The problem:
Wherever a line in the data holds the word "down", pull that line out.

Input for this task:
:::::

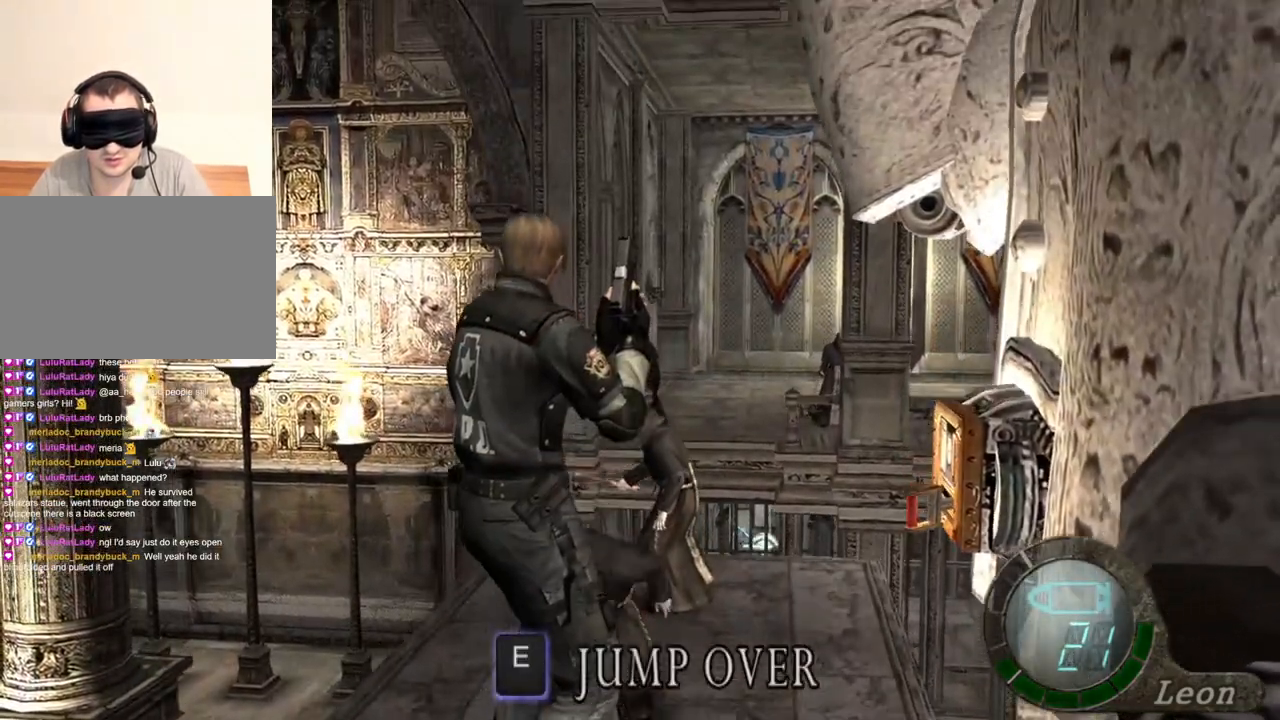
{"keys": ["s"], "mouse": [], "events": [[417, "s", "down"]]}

:::::

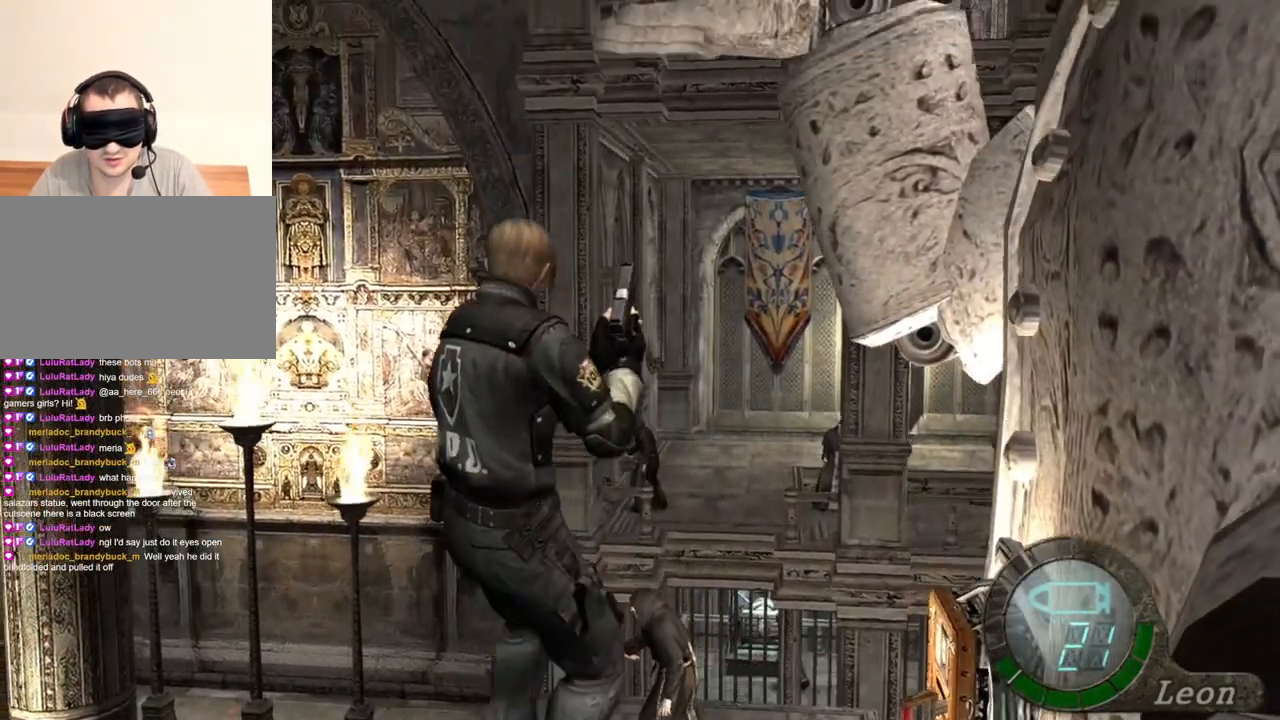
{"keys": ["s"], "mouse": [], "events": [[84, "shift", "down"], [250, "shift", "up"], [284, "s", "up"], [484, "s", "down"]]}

:::::

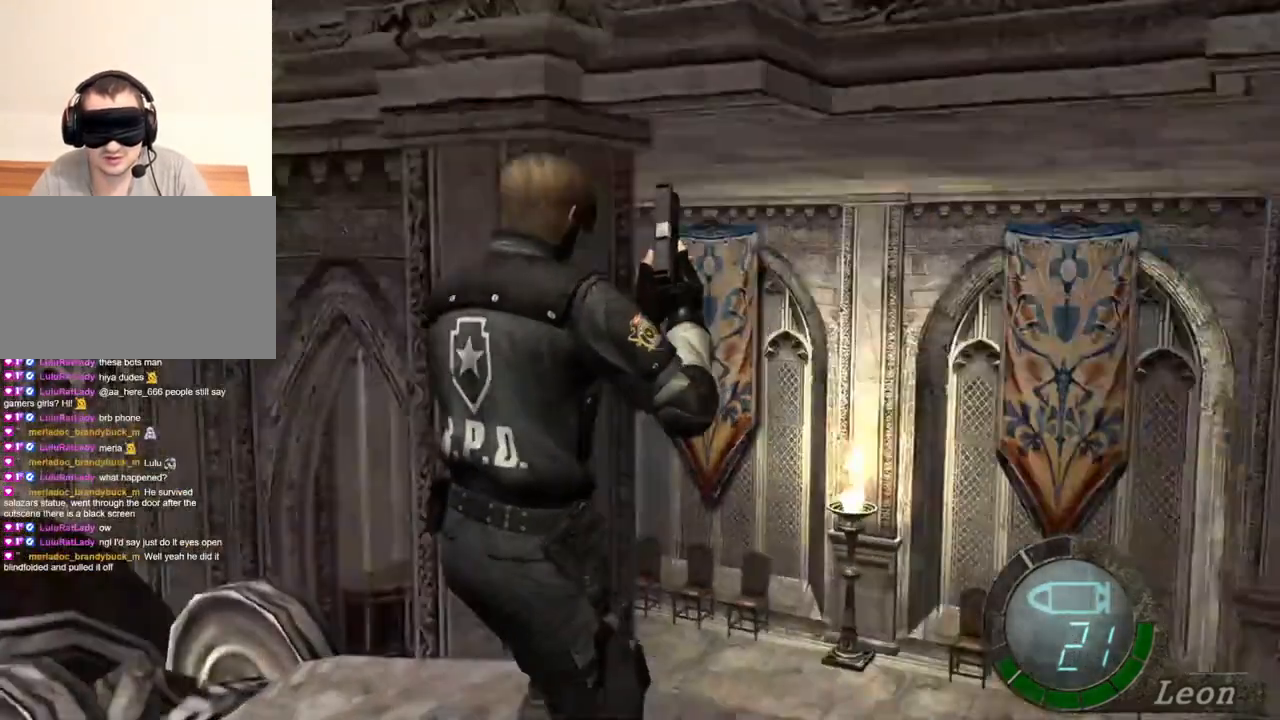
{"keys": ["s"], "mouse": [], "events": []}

:::::

Task response:
{"keys": ["s"], "mouse": [], "events": [[417, "s", "down"]]}
{"keys": ["s"], "mouse": [], "events": [[84, "shift", "down"], [250, "shift", "up"], [284, "s", "up"], [484, "s", "down"]]}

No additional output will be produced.